# Text excerpt:
We're getting married before the wedding! (and having 3 additional ceremonies on top of that!) I'm on a work visa in Korea right now, and once I get married I will be switching to a much better residence visa. Also, we won't be able to get any housing loans under both of our names if we aren't married, but we want to get a place together before the wedding. It just makes much more practical sense to sign the paperwork pre-ceremonies. The fact that we are having ceremonies in 2 countries also makes us care less about marriage + wedding being on the same day. (In Korea, the legal marriage and the wedding are always two separate things).
So, obviously I don't think this is a problem for you, especially when you have a practical insurance issue. I know lots of people who have done the paper work for immigration/insurance/family in two separate places reasons. In fact, I'm kind of excited for the legal stuff to be out of the way first because then I don't have to worry about something going wrong with the officiant and not being legally married on the day.^^
bamm, thats a good way to think about it. to get all of the legal stuff out of the way, and then you can enjoy the planning a bit more. my brother and sister in law live in germany and they just got married, but are having a big ceremony next year in Poland (her hometown). for some of the same reasons you mentioned.
We got married almost a year before the wedding for the exact same reason. I lost my job and he had great insurance and we were already engaged so it made perfect sense. We weren't going to tell anyone but ended up telling our parents and siblings at Christmas. We only told them because they were also worried about the insurance situation. As it turns out, some other people found out because we ended up winning a magazine contest to get married in their offices that came with a hotel stay, dinner, flowers, etc. and they did a little story on us and our situation. Everyone understood and no one thought it odd that we went through with our original wedding plans. The funny thing is we both can't even remember the date of the "legal" wedding- we have to look it up, because we consider the wedding with our friends and family the real deal.

# Available data:

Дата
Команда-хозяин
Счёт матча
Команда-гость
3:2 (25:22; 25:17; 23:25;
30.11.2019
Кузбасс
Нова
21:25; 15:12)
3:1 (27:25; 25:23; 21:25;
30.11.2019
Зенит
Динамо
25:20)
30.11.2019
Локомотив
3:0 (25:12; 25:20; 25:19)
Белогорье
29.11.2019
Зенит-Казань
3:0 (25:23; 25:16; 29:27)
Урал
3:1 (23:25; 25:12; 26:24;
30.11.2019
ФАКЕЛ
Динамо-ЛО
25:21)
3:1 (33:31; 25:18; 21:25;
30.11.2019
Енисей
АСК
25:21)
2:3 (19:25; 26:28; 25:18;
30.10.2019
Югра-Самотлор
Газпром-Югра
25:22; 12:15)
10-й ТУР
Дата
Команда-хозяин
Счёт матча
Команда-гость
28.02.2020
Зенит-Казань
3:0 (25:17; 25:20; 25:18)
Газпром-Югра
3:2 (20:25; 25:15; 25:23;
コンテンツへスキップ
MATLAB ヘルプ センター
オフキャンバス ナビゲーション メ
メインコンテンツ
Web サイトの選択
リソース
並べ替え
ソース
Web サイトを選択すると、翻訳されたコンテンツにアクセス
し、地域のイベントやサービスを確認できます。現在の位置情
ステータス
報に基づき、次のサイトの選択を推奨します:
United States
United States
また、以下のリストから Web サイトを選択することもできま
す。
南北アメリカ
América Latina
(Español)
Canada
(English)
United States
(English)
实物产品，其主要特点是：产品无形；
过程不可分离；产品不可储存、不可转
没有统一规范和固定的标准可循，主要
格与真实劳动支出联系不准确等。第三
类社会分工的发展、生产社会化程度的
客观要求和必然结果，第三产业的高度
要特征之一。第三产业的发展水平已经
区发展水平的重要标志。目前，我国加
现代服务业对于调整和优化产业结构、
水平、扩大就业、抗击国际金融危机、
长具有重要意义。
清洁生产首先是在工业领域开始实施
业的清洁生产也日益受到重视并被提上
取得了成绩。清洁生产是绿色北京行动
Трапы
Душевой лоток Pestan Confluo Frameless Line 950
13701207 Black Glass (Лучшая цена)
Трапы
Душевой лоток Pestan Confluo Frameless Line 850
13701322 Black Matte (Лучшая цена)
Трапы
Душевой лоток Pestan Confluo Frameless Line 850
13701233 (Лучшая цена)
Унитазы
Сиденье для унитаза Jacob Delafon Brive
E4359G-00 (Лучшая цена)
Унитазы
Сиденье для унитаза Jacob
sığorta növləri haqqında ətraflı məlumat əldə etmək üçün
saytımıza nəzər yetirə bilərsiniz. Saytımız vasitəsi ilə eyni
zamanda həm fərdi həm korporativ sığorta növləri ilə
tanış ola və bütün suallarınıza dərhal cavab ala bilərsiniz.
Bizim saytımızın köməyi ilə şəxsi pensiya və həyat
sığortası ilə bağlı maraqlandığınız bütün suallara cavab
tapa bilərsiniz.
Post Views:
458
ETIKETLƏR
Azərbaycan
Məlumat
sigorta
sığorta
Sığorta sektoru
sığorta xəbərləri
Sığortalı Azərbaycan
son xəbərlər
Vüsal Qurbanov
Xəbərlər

# Problem to work on:
Write out the passage of the text on marrying legally before the wedding, verbatim, from "So, obviously I" to "reasons you mentioned.".

# Solved problem:
So, obviously I don't think this is a problem for you, especially when you have a practical insurance issue. I know lots of people who have done the paper work for immigration/insurance/family in two separate places reasons. In fact, I'm kind of excited for the legal stuff to be out of the way first because then I don't have to worry about something going wrong with the officiant and not being legally married on the day.^^
bamm, thats a good way to think about it. to get all of the legal stuff out of the way, and then you can enjoy the planning a bit more. my brother and sister in law live in germany and they just got married, but are having a big ceremony next year in Poland (her hometown). for some of the same reasons you mentioned.